Dalam menyelesaikan kasus atau terjadi konflik antara guru dan siswa, yang harus dikedepankan adalah nilai-nilai adab dan akhlak yang telah Islam ajarkan, yakni guru melakukan klarifikasi kepada siswa atas problem yang dihadapinya. Dengan nilai-nilai Islam yang tertanam, siswa akan menghormati gurunya dan guru akan menghargai siswanya secara adil dan proporsional.

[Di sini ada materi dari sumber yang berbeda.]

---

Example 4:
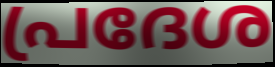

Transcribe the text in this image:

പ്രദേശ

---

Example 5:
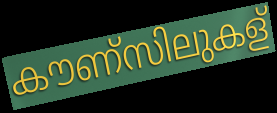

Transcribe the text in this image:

കൗണ്സിലുകള്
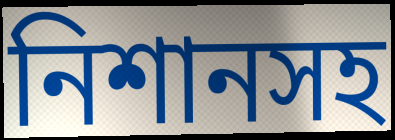
নিশানসহ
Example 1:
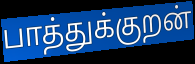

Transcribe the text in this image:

பாத்துக்குறன்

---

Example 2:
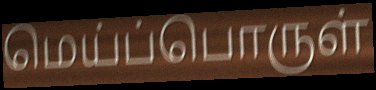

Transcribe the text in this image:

மெய்ப்பொருள்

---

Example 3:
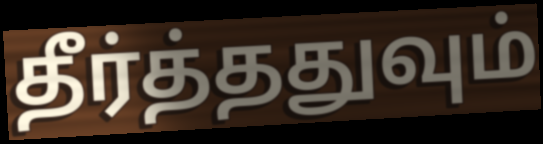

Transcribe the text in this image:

தீர்த்ததுவும்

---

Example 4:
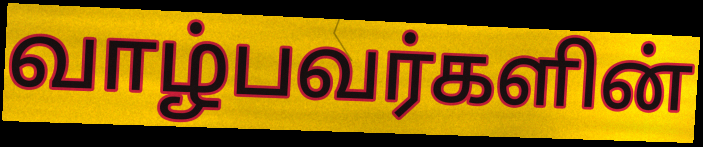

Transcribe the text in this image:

வாழ்பவர்களின்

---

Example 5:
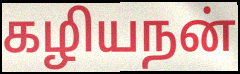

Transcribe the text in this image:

கழியநன்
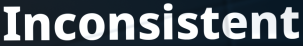
Inconsistent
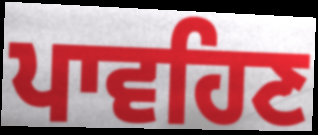
ਪਾਵਹਿਣ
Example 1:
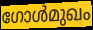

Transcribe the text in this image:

ഗോൾമുഖം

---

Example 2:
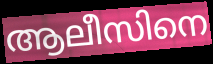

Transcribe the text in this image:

ആലീസിനെ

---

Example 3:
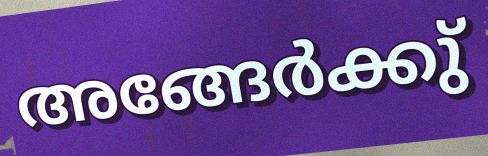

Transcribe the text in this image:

അങ്ങേർക്കു്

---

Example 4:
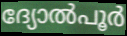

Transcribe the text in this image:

ദ്യോൽപൂർ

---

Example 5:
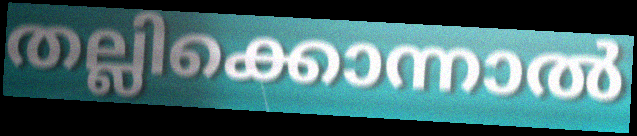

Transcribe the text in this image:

തല്ലിക്കൊന്നാൽ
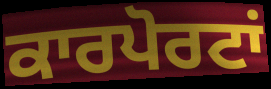
ਕਾਰਪੋਰਟਾਂ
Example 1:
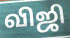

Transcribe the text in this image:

விஜி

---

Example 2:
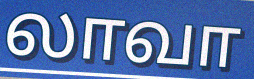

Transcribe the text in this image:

லாவா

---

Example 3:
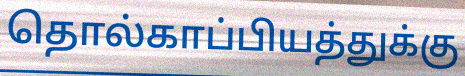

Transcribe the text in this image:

தொல்காப்பியத்துக்கு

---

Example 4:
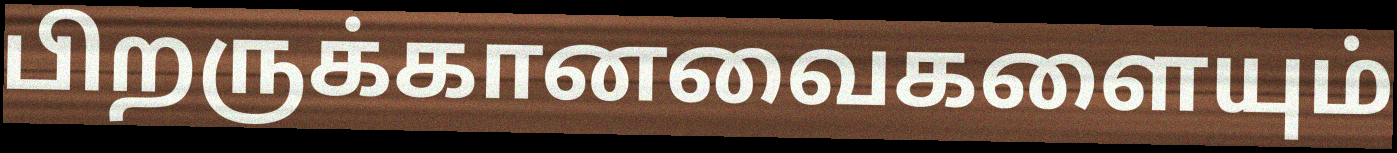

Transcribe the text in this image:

பிறருக்கானவைகளையும்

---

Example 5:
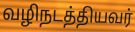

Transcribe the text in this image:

வழிநடத்தியவர்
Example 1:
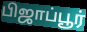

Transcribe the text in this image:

பிஜாப்பூர்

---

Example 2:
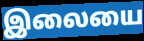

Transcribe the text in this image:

இலையை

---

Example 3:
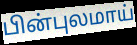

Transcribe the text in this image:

பின்புலமாய்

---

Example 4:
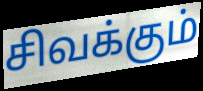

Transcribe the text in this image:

சிவக்கும்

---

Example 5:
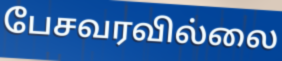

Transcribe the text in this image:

பேசவரவில்லை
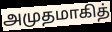
அமுதமாகித்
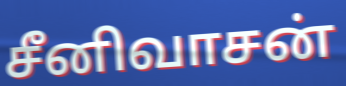
சீனிவாசன்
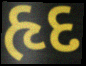
હૃદ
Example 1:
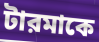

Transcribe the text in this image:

টারমাকে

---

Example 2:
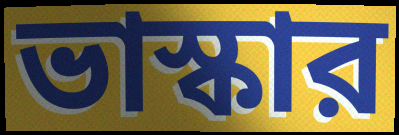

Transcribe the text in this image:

ভাস্কার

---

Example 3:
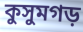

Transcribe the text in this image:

কুসুমগড়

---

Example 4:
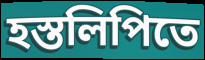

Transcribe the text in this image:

হস্তলিপিতে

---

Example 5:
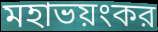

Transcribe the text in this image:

মহাভয়ংকর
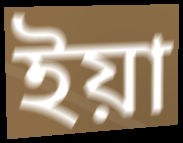
ইয়া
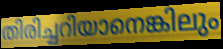
തിരിച്ചറിയാനെങ്കിലും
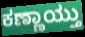
ಕಣ್ಣಾಯ್ತು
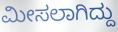
ಮೀಸಲಾಗಿದ್ದು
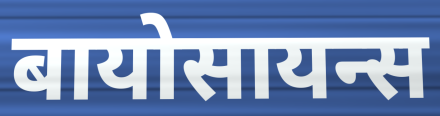
बायोसायन्स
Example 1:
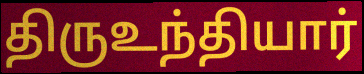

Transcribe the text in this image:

திருஉந்தியார்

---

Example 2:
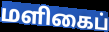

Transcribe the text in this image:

மளிகைப்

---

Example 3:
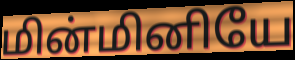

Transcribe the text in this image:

மின்மினியே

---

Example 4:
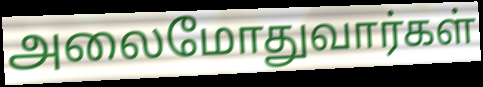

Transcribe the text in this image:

அலைமோதுவார்கள்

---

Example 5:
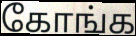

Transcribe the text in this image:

கோங்க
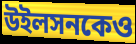
উইলসনকেও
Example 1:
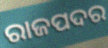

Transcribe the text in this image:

ରାଜପଦର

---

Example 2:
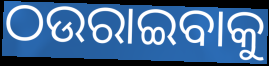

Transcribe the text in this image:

ଠଉରାଇବାକୁ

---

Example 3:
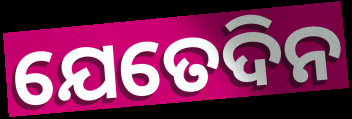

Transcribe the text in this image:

ଯେତେଦିନ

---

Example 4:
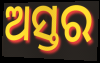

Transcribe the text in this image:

ଅସ୍ତର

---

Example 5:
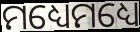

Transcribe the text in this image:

ମଧ୍ୟେମଧ୍ୟେ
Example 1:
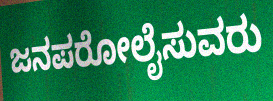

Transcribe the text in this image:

ಜನಪರೋಲೈಸುವರು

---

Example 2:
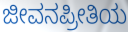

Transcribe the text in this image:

ಜೀವನಪ್ರೀತಿಯ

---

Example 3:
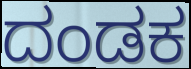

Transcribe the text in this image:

ದಂಡಕ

Pandangan ulama tentang hukum merokok memang beragam. Namun, perlu diingat bahwa merokok bisa membahayakan kesehatan, baik perokok aktif maupun pasif. Selain itu, daripada uang habis untuk membeli rokok, alangkah baiknya dimanfaatkan untuk keperluan lain yang lebih utama. Pemahaman inilah yang harus tersampaikan kepada anak didik agar menjauhi rokok bukan karena takut aturan dan sanksinya, tetapi kesadaran atas bahayanya jika dikonsumsi secara terus-menerus.

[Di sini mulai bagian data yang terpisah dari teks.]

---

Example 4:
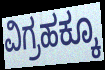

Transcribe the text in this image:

ವಿಗ್ರಹಕ್ಕೂ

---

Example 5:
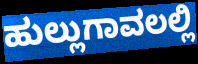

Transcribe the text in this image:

ಹುಲ್ಲುಗಾವಲಲ್ಲಿ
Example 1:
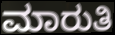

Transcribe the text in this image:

ಮಾರುತಿ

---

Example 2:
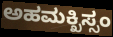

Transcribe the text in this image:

ಅಹಮಕ್ಖಿಸ್ಸಂ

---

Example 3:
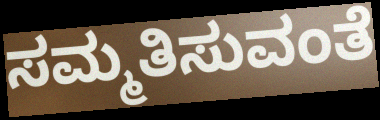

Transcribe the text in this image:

ಸಮ್ಮತಿಸುವಂತೆ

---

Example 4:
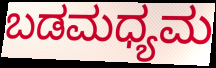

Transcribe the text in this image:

ಬಡಮಧ್ಯಮ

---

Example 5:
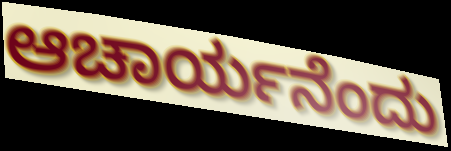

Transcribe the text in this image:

ಆಚಾರ್ಯನೆಂದು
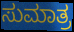
ಸುಮಾತ್ರ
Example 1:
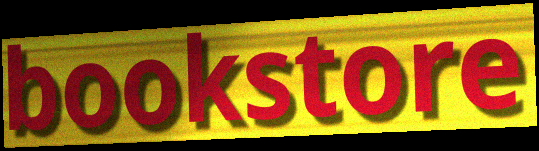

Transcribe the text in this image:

bookstore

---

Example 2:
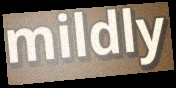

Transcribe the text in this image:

mildly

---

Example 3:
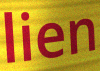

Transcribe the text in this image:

lien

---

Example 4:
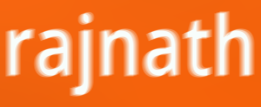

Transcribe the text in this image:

rajnath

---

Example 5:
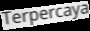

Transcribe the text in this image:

Terpercaya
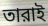
তারাই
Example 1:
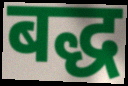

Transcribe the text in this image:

बद्ध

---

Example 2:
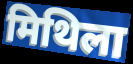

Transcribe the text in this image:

मिथिला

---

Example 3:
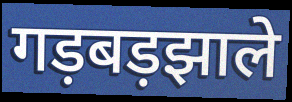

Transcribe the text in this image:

गड़बड़झाले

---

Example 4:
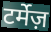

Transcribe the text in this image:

टर्मेज़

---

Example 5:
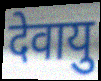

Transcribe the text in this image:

देवायु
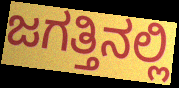
ಜಗತ್ತಿನಲ್ಲಿ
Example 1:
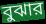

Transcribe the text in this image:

বুঝার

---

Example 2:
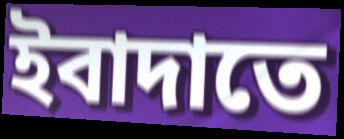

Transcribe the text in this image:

ইবাদাতে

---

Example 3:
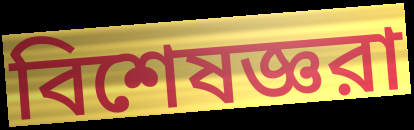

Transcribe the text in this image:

বিশেষজ্ঞরা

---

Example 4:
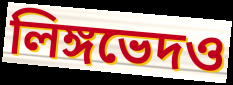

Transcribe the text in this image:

লিঙ্গভেদও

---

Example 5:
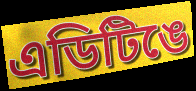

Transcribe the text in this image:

এডিটিঙে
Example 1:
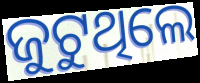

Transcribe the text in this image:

ଜୁଟୁଥିଲେ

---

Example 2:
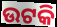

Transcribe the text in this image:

ଉଟକି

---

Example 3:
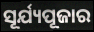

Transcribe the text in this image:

ସୂର୍ଯ୍ୟପୂଜାର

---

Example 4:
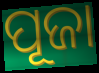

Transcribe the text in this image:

ପୂଜା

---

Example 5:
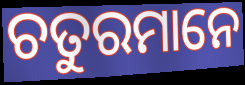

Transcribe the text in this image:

Dalam Islam tidak ada kebebasan mutlak. Setiap individu muslim terikat dengan aturan syariat Islam. Sistem pendidikan sekuler yang diterapkan saat ini memberikan ruang kebebasan tanpa batas yang telah terbukti gagal mencetak peserta didik yang bertakwa dan berakhlak mulia. Syekh Taqiyuddin an-Nabhani dalam kitab Nizham Al-Islam hlm.198 menjelaskan bahwa akhlak merupakan hasil dari pelaksanaan perintah-perintah Allah Swt.  yang dapat dibentuk dengan cara mengajak masyarakat kepada akidah dan melaksanakan Islam secara sempurna. Oleh karena itu, untuk mewujudkan generasi bertakwa, bersyakhshiyah Islam, dan berakhlak mulia harus menjadikan akidah Islam sebagai kurikulum dasar pada semua jenjang pendidikan.

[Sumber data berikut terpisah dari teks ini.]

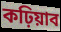
কঢ়িয়াব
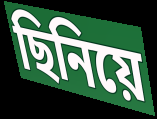
ছিনিয়ে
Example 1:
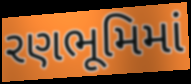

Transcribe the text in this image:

રણભૂમિમાં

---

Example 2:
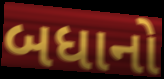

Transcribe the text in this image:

બધાનો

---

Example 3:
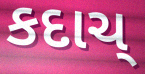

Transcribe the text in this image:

કદાચ્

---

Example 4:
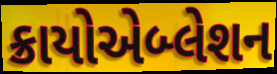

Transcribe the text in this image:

ક્રાયોએબ્લેશન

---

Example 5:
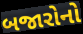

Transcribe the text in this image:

બજારોનો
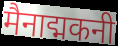
मैनाद्मकनी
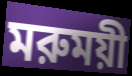
মরুময়ী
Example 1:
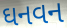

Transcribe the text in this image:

ઘનવન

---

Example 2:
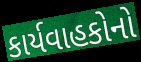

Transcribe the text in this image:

કાર્યવાહકોનો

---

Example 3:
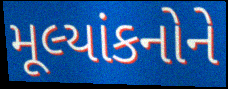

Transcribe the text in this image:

મૂલ્યાંકનોને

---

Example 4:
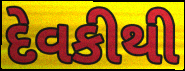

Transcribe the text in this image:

દેવકીથી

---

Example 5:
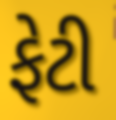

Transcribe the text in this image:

ફેટી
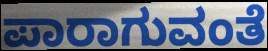
ಪಾರಾಗುವಂತೆ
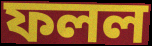
ফলল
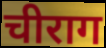
चीराग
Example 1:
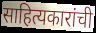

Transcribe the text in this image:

साहित्यकारांची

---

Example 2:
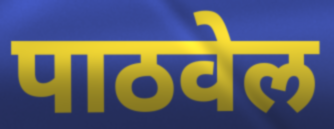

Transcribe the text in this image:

पाठवेल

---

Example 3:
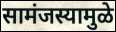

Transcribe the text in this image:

सामंजस्यामुळे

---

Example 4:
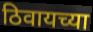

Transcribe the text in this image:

ठिवायच्या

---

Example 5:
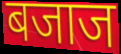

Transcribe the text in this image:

Dengan penerapan sistem Islam kafah, insiden guru dan siswa saling bersitegang tidak akan terjadi. Ini karena Islam memiliki mekanisme menyeluruh dalam membentuk guru dan peserta didik yang berkepribadian Islam dengan sistem pendidikan berbasis akidah Islam yang disokong oleh sistem politik ekonomi yang sahih.